Given passage:
################
Holy shit, did I really do that? Or: stupid programming mistakes

friedo · October 25, 2009, 3:30am

So I’ve got this process. It’s a long-running process. It runs for months and months and months, daemonized, pulling messages off a queue and executing the jobs contained therein.

I was proud of my process. It was simple, elegant, and did its job without complaint, merrily humming away, without any human interaction at all for 98 days.

Then one of the things it does stopped working. Oh well, I can’t complain, this thing has worked perfectly for 98 days, something was bound to screw up sooner or later. So the first thing I do is tail the log file to see what broke.

“Hmmm, this is weird,” I thought to myself. The problem only appeared today, but the last entries in the logfile are from a month ago. WTF? What’s it been doing that past month?

So I check everything that was supposed to happen in the past month, and it all happened. So clearly something is screwy with the log file. Oh wait! The partition must be full of logfile cruft, so it got truncated. Nope. 12% full. Not even close.
################
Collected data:
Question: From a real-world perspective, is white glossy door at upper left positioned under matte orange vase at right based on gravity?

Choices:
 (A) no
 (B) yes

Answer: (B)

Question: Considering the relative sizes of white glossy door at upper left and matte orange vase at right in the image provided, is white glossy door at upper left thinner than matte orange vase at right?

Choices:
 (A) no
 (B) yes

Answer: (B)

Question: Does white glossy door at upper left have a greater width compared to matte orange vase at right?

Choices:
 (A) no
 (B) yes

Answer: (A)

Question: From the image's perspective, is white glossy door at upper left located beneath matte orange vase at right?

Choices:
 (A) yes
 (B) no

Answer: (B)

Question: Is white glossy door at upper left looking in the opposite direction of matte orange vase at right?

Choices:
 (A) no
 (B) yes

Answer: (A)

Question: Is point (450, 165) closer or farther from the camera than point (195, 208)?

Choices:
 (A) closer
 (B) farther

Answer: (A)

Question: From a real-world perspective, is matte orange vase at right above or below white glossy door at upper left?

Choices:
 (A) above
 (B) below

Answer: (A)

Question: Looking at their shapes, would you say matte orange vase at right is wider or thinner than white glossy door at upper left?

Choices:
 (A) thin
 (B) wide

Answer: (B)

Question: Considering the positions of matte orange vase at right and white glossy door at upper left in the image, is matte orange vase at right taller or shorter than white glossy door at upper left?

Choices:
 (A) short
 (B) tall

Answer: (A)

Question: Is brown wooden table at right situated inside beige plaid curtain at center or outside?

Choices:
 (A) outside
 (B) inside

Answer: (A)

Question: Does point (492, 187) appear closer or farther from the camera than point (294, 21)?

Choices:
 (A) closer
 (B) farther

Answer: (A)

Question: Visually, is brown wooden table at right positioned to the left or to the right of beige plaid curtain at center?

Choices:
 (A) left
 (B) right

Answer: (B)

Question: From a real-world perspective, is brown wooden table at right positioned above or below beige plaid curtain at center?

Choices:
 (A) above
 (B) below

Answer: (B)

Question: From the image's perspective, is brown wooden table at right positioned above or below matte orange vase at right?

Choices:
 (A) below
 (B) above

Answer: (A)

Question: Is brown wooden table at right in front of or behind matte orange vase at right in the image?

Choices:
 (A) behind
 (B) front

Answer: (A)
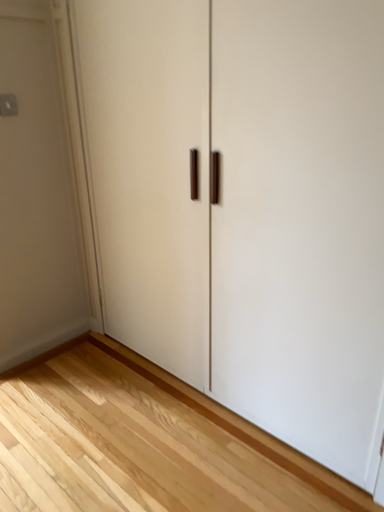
################
What to work on:
1. Copy the long-running process post from "Then one of" through "Not even close.", renaming "partition" to "disk".
2. In the long-running process post, for how many days did the process run without any human interaction before something stopped working?
The rows can be left aside.

Activity answers:
1.
Then one of the things it does stopped working. Oh well, I can’t complain, this thing has worked perfectly for 98 days, something was bound to screw up sooner or later. So the first thing I do is tail the log file to see what broke.

“Hmmm, this is weird,” I thought to myself. The problem only appeared today, but the last entries in the logfile are from a month ago. WTF? What’s it been doing that past month?

So I check everything that was supposed to happen in the past month, and it all happened. So clearly something is screwy with the log file. Oh wait! The disk must be full of logfile cruft, so it got truncated. Nope. 12% full. Not even close.

2. 98 days